DIRECTIVE A –
Answer these three questions about the passage, one per line:
(i) What do the critics accuse Snopes of doing, and of doing themselves?
(ii) Where does the photo-meme that Snopes is debunking appear in its article?
(iii) What claim does the site quoted at the end state?

─── PASSAGE

The phrase "describing the events exactly as they happened", to me, reads as a statement that the site is accurate.
The second link you give has a bad flaw. The Snopes article being critiqued is here. Notice that the photo-meme that they're debunking is at the very top of the article. But the article criticizing them leaves this out, and pretends Snopes is debunking a somewhat truncated version. Nope. They criticize Snopes for "moving the goalposts"... while themselves moving the goalposts.
In either case, though, none of the citations answers the request for a citation of the purported fact that "the couple admitted to fake news."
Citation needed. Not an assertion, a citation: who said exactly what and when, and show me a link.
Why do you people keep spewing that nonsense?
I'm not sure what "nonsense" you're referring to. I asked for a citation, telling me who said what, and asking for a link. Asking for a citation is "nonsense"?
They admitted to it in an interview. They admitted to it.
Yes: that is exactly what I asked for a citation for. Who "admitted it"? What interview? When? Where was it published?
I'm not sure what part of that you are having problems with. The site says:
Claim: Orlando nightclub shooter Omar Mateen was a Democrat.

──────
─── THE RECORDS

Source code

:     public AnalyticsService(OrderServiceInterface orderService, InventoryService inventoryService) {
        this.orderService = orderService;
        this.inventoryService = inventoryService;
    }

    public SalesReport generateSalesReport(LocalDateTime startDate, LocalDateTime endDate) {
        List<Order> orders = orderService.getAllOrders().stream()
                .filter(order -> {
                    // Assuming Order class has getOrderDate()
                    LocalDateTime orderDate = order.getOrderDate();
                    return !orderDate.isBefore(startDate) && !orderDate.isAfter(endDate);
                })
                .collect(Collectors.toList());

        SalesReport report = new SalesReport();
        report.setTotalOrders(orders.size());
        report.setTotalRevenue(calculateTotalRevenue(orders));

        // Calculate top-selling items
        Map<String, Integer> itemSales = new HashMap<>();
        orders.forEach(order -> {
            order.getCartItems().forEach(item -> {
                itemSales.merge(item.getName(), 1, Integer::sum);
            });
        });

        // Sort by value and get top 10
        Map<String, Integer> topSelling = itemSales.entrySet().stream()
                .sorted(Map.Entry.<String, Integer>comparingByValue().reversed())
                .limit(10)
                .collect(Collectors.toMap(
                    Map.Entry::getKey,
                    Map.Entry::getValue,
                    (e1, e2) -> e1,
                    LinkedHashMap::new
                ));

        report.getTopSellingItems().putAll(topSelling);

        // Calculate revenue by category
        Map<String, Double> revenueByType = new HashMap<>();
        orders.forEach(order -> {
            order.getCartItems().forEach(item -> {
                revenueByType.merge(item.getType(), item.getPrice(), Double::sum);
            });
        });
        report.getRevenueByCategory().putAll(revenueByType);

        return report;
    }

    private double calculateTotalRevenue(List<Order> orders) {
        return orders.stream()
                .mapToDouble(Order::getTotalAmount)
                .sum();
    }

──────

DIRECTIVE B –
Return, unchanged, the lines of the entries that begin with the one containing "revenue by category" and run through the end of the entries, including both the first and the last line.

TASK RESULT A –
(i) Moving the goalposts.
(ii) At the very top of the article.
(iii) That Orlando nightclub shooter Omar Mateen was a Democrat.

TASK RESULT B –
        // Calculate revenue by category
        Map<String, Double> revenueByType = new HashMap<>();
        orders.forEach(order -> {
            order.getCartItems().forEach(item -> {
                revenueByType.merge(item.getType(), item.getPrice(), Double::sum);
            });
        });
        report.getRevenueByCategory().putAll(revenueByType);

        return report;
    }

    private double calculateTotalRevenue(List<Order> orders) {
        return orders.stream()
                .mapToDouble(Order::getTotalAmount)
                .sum();
    }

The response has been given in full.